- _Your goal_
Transcribe the text of every record below word for word, omitting the pictures.

Figure comprehension tasks
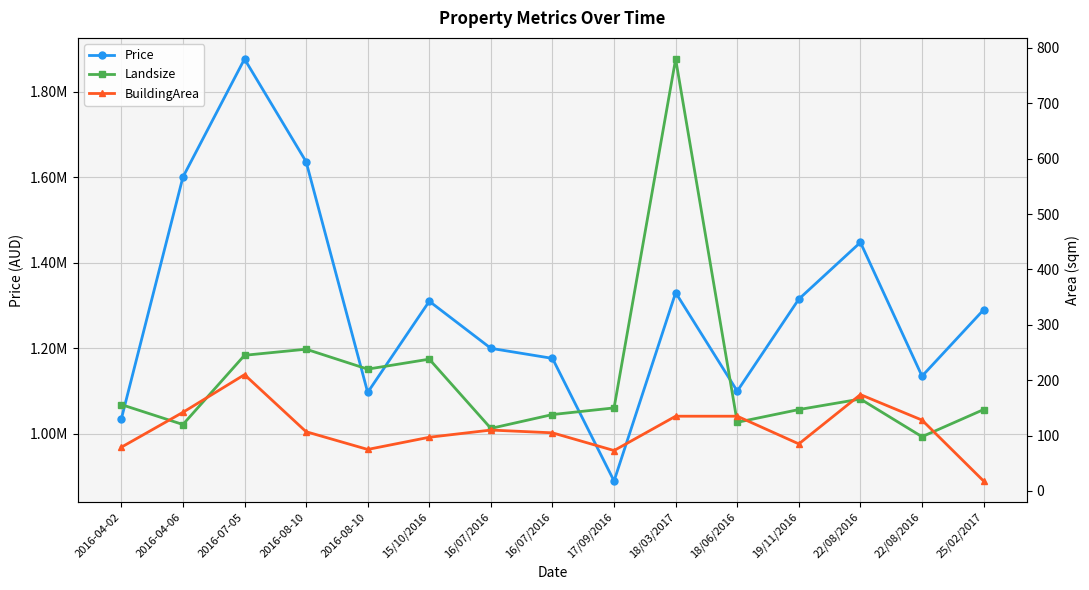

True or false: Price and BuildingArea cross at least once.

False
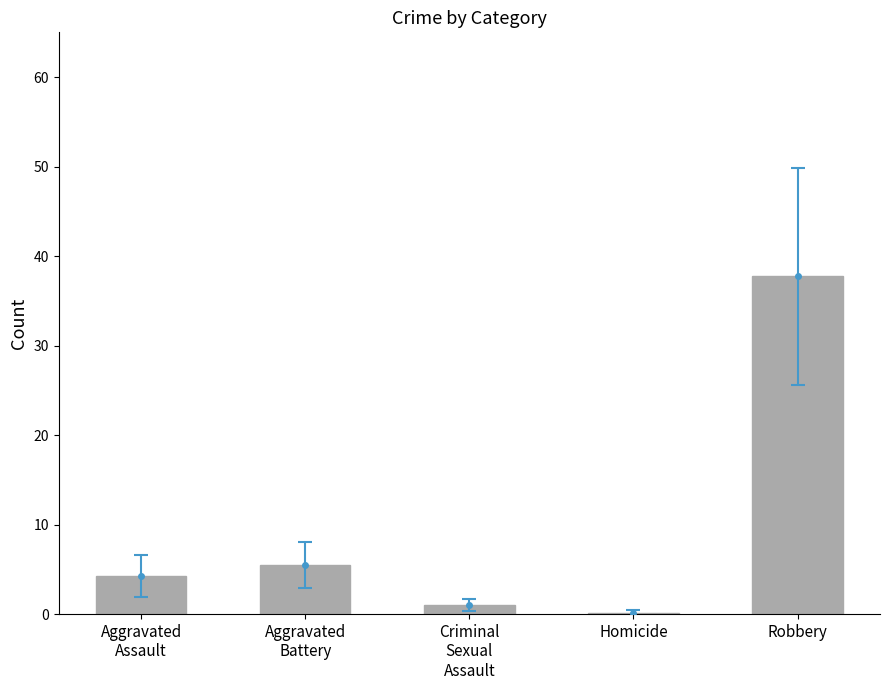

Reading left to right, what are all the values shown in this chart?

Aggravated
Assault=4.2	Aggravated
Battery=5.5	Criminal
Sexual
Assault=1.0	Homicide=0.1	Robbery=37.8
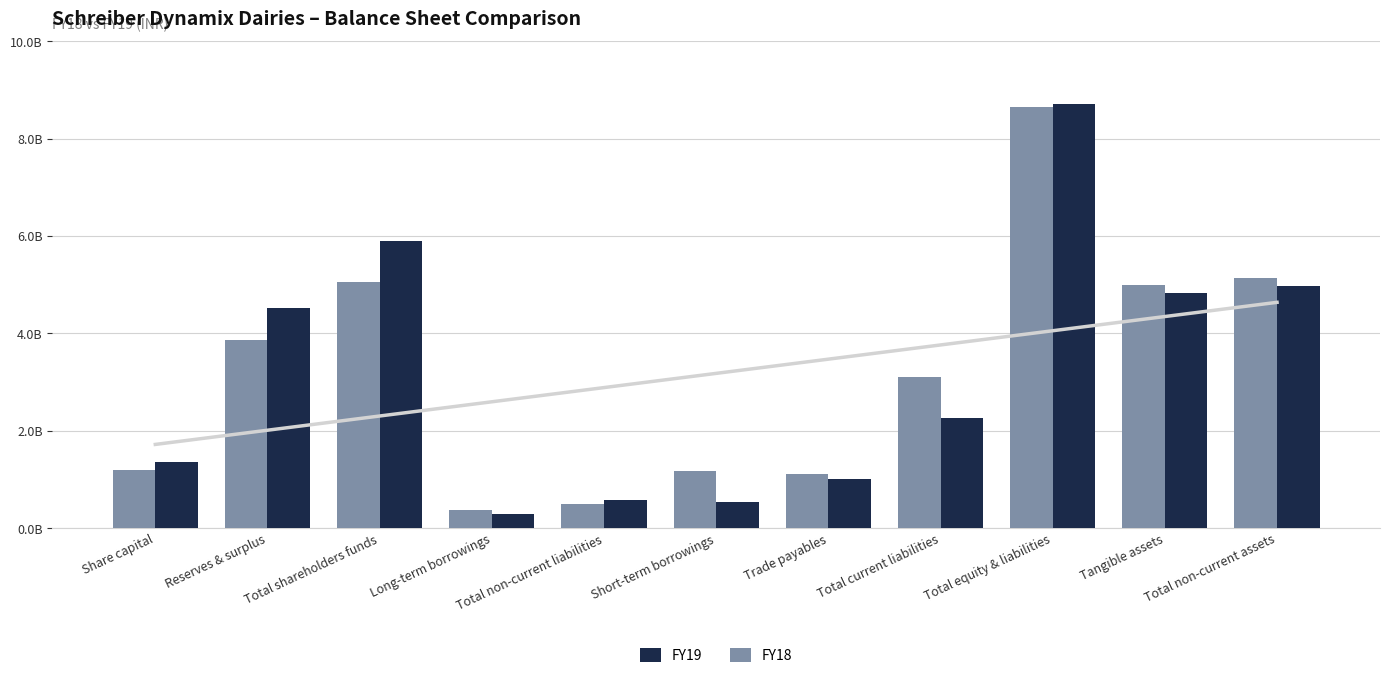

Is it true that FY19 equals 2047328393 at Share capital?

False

- _Task solution_
True or false: Price and BuildingArea cross at least once.

False

Reading left to right, what are all the values shown in this chart?

Aggravated
Assault=4.2	Aggravated
Battery=5.5	Criminal
Sexual
Assault=1.0	Homicide=0.1	Robbery=37.8

Is it true that FY19 equals 2047328393 at Share capital?

False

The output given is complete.